Edit the text of the entries below so that each occurrence of "bekijk uitgebreid rapport" becomes "view detailed report", keeping everything else unchanged.

_PROVIDED MATERIAL_
====================

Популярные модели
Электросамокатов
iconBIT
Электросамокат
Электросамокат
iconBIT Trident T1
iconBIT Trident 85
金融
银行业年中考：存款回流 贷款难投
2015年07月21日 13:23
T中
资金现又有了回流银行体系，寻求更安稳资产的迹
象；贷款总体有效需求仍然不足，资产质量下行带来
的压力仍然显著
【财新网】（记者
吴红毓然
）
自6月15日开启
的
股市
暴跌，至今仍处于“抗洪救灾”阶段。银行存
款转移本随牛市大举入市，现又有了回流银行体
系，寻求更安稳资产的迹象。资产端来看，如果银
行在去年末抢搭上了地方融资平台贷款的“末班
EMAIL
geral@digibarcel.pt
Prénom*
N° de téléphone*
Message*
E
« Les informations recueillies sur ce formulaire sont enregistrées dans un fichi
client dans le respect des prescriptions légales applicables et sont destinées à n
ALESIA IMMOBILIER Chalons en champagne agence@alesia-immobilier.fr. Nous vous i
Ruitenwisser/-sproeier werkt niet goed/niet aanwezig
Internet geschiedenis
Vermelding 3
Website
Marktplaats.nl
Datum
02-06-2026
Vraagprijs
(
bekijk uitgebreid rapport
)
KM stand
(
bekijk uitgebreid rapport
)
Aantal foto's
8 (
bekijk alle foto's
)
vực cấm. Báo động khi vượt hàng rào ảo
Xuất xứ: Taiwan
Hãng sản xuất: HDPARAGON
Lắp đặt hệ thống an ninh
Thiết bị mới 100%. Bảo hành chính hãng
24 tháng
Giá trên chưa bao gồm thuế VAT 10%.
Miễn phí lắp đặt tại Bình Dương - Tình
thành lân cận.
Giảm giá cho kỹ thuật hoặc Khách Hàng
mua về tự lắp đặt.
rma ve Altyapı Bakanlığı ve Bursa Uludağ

====================

_ANSWER TO THE PROBLEM_
Популярные модели
Электросамокатов
iconBIT
Электросамокат
Электросамокат
iconBIT Trident T1
iconBIT Trident 85
金融
银行业年中考：存款回流 贷款难投
2015年07月21日 13:23
T中
资金现又有了回流银行体系，寻求更安稳资产的迹
象；贷款总体有效需求仍然不足，资产质量下行带来
的压力仍然显著
【财新网】（记者
吴红毓然
）
自6月15日开启
的
股市
暴跌，至今仍处于“抗洪救灾”阶段。银行存
款转移本随牛市大举入市，现又有了回流银行体
系，寻求更安稳资产的迹象。资产端来看，如果银
行在去年末抢搭上了地方融资平台贷款的“末班
EMAIL
geral@digibarcel.pt
Prénom*
N° de téléphone*
Message*
E
« Les informations recueillies sur ce formulaire sont enregistrées dans un fichi
client dans le respect des prescriptions légales applicables et sont destinées à n
ALESIA IMMOBILIER Chalons en champagne agence@alesia-immobilier.fr. Nous vous i
Ruitenwisser/-sproeier werkt niet goed/niet aanwezig
Internet geschiedenis
Vermelding 3
Website
Marktplaats.nl
Datum
02-06-2026
Vraagprijs
(
view detailed report
)
KM stand
(
view detailed report
)
Aantal foto's
8 (
bekijk alle foto's
)
vực cấm. Báo động khi vượt hàng rào ảo
Xuất xứ: Taiwan
Hãng sản xuất: HDPARAGON
Lắp đặt hệ thống an ninh
Thiết bị mới 100%. Bảo hành chính hãng
24 tháng
Giá trên chưa bao gồm thuế VAT 10%.
Miễn phí lắp đặt tại Bình Dương - Tình
thành lân cận.
Giảm giá cho kỹ thuật hoặc Khách Hàng
mua về tự lắp đặt.
rma ve Altyapı Bakanlığı ve Bursa Uludağ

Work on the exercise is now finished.